KROENERT's foundation period was more than all marked by the political change in Germany. The reign of Emperor Wilhelm II came to an end, Germany became a republic. Because of the Great War, the economy was in shatters. But technical milestones also mark this period, for example the first flight across the channel, the growing use of automobiles, telephones and television.
Hamburg, 1903: The young engineering master Christian Friedrich Max Kroenert founded in Altona a factory for the production of wallpaper printing machines, the Maschinenfabrik Max Kroenert. As of mid-1904, the mechanical engineer Hans-Jens Meyer joined in who would later manage the company for decades.
1914, after economically hard times, success seemed to be within reach of the two men: Kroenert filed a patent application for an improved printing machine that would revolutionize the market. But building this machine was to cost 100,000 Reichsmark which no bank granted the two already heavily indebted entrepreneurs. In their despair, they called for investors per newspaper ad – a brilliant plan with great resonance that made construction appear to be within reach.
But the breakout of the Great War dashed all hopes. Business connections abroad were cancelled, orders by foreign customers, already fulfilled, remained unpaid, and the export-oriented machinery market collapsed.

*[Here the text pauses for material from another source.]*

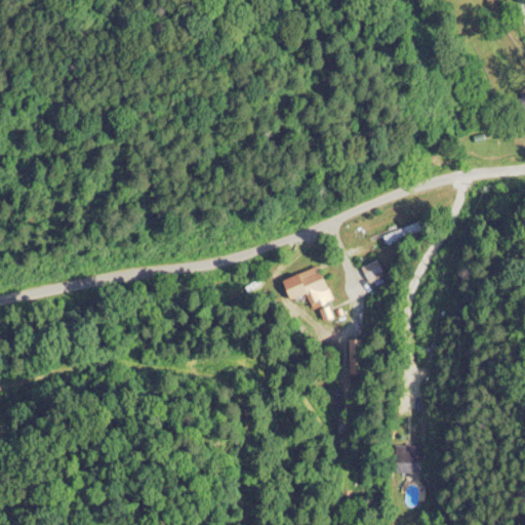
[(524,95),(513,104),(524,123),(524,95)]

The Maschinenfabrik Max Kroenert was forced to produce shells for war equipment. And after the war, times were also hard: The German economy was in shatters, with a lack of raw material and work forces alike. Germany was forced to pay high reparations, the machinery factory had to destroy those lathes that had been used for shell production, and the little revenue became a victim of inflation.

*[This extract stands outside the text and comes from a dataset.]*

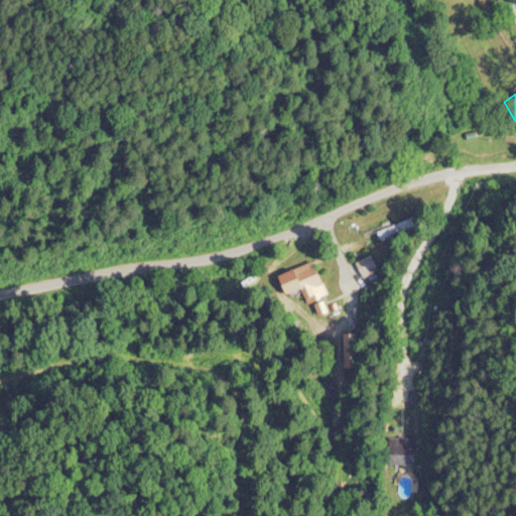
[(377,229),(380,237),(415,228),(412,220),(377,229)]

With bankruptcy in view, Max Kroenert left the company in 1919. But Hans-Jens Meyer refused to give up. By 1920, things were slowly but surely on the upward move again. Finally it became possible to build the printing machine constructed before the war, and as hoped, it saved the company from bankruptcy.
Apart from wallpaper printing and paraffin coating machines, the Maschinenfabrik Max Kroenert now for the first time also produced laminating machines. Hans-Jens Meyer wanted to accept as many orders as possible and to service many market segments, so he expanded his portfolio continuously. Sewing machines and motorcycles were also designed and constructed. The machinery factory was on the upswing.
But then another backslash. The Great Depression of 1929 destroyed all hopes. Bank crashes, company bankruptcy and unemployment crippled economy, business relations and orders became void, investment into new machines was hardly possible any more. Again the company faced bankruptcy.
And again, an idea should save the machinery factory: A milling machine still under constructions was Hans-Jens Meyer's last hope. In order to prevent the threat of liquidation, he reduced production to almost a standstill, sent off most employees and focussed completely on this new machine. And with success! The milling machine could be built, met all hopes set into it and moved the company back into profit zone.